We configured Metis to monitor all our databases, provide insights, and automatically track all the changes we have. We periodically review the dashboards and look for anomalies. Metis tracks many different characteristics, one of them being Postgres open database connections. We track this metric because unused connections are detrimental to the database performance. They consume resources and bring no value. They can lead to the issue “pg: too many connections”. Generally, we should avoid keeping too many open connections as we explained in our PostgreSQL Recommended Configuration article.
Typically, we should see the number of active connections follow a typical weekly pattern. Probably increasing during the day and decreasing over night. That depends on the characteristics of your application.
One day we started a deployment, and things started to break. Let’s see what happened and how Metis helped us.

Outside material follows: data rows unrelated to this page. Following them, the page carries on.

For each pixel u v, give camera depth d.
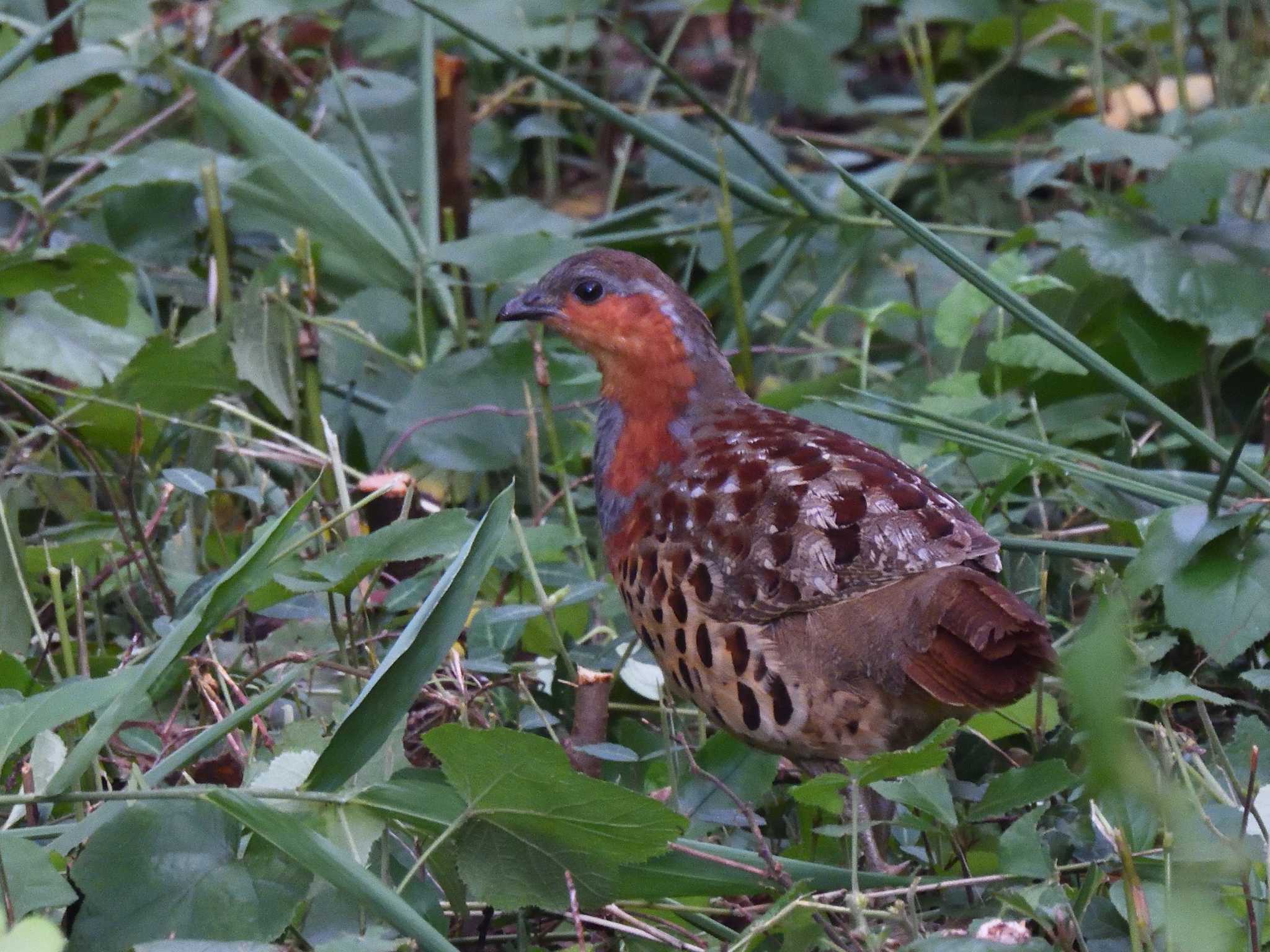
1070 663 4.45
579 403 9.41
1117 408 9.70
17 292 9.30
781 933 5.80
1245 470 7.29
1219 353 9.88
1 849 5.25
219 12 11.74
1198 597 7.09
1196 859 5.55
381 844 5.76
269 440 9.89
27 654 7.56
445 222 10.90
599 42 14.72
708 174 10.24
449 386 9.62
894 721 6.52
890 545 6.39
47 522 9.10
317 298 10.52
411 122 12.47
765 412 7.52
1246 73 12.41
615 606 8.39
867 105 13.82
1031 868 5.60
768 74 13.73
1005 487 7.85
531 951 5.83
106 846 5.54
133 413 8.78
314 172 10.88
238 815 5.29
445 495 9.77
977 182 13.11
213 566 8.88
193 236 11.16
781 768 7.69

Connections Going Up After The Deployment
We were in the process of releasing a new version of the application. The new version changed the way we managed the connections to the database which resulted in opening many new connections every minute. However, the connections were not released properly. This resulted in increased memory usage and a lack of free memory over time.
Metis showed both metrics properly. You can see that on the observability dashboard:
The screenshots were taken after we fixed the issue. With Metis you can check Postgres open connections:
You can also check Postgres free memory and see that it went down and then back up after deploying the fix:
These metrics pointed us in the right direction. We modified the code to close active connections as soon as possible, and this fixed the problem.
No Customer Impact
After the issue, we went through the process of post-mortem. We wanted to analyze the impact of the issue, whether any corrective actions were needed, and whether we could identify the problem with other tools.

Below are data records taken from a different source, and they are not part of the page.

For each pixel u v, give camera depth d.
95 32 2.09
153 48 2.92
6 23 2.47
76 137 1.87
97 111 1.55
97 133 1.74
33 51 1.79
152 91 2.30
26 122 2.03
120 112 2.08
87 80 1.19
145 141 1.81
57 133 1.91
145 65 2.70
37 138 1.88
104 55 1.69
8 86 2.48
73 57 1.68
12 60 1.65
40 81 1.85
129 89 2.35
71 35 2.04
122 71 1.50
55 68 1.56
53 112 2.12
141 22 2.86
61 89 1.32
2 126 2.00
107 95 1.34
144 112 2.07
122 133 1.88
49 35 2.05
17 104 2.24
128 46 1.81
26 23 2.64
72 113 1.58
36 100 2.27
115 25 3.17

We identified that customers were not affected. We managed to capture the issue before it hit the production customers, so there was no need to fix the production data.
However, we wouldn’t catch the issue this easily with AWS metrics alone. AWS shows the number of connections but doesn’t show their state. We wouldn’t know if these connections are held by the database or if they were some kind of “zombie” ones. On the other hand, Metis clearly showed that there are many active connections and that is the problem.

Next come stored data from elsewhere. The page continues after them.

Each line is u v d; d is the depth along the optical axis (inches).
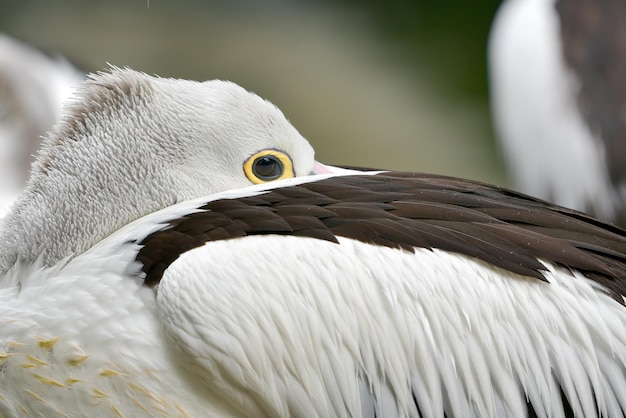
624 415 131.1
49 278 131.7
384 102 276.2
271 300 130.0
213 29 297.3
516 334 130.6
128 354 130.7
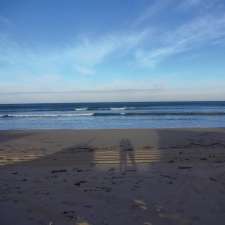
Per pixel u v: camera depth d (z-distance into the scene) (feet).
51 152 26.78
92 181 16.16
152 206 12.23
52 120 85.66
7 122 80.07
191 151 26.04
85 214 11.45
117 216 11.23
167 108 169.89
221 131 42.78
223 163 20.61
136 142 33.01
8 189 14.83
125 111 133.80
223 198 13.05
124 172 18.29
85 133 42.88
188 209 11.86
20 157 24.36
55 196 13.64
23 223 10.65
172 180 16.01
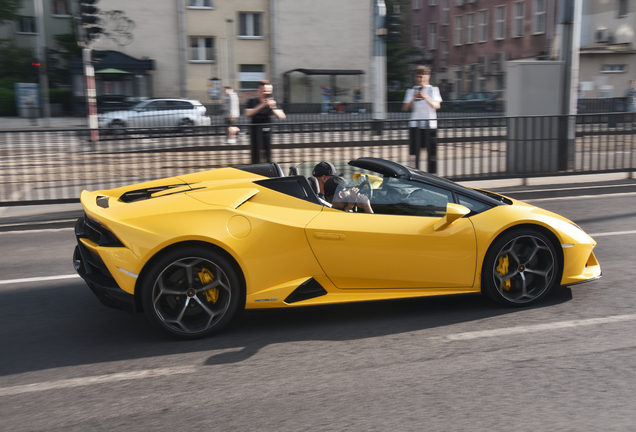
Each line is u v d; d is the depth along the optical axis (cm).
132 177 934
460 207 409
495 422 285
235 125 913
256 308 402
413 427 281
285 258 399
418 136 952
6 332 418
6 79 3962
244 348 381
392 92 4725
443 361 355
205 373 345
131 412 301
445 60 5266
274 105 1045
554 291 483
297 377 338
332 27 3981
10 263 604
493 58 4628
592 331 397
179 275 389
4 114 3569
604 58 3697
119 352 379
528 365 347
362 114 3328
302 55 3966
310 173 457
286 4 3881
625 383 323
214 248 388
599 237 665
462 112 3781
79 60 3484
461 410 297
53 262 606
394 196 430
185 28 3734
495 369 342
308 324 422
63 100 3666
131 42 3653
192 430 283
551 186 960
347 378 335
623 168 1024
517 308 444
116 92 3606
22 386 333
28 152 890
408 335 397
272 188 421
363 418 291
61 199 839
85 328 423
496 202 450
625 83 3762
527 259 442
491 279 434
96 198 446
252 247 391
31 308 468
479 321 420
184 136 920
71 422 293
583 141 1002
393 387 323
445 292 430
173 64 3744
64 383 336
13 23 4219
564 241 444
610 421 285
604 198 908
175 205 398
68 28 4306
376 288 423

We are positive that we wouldn’t fix the issue this easily without Metis in place. That’s a great example of dogfooding.
Dogfooding is important. It lets developers understand the product better and build things that users need. In our case, Metis protected us from breaking the production data and affecting our customers. This is truly an example of our first core value: prevent the bad code from reaching production. We are positive we wouldn’t fix the issue this easily with other tools.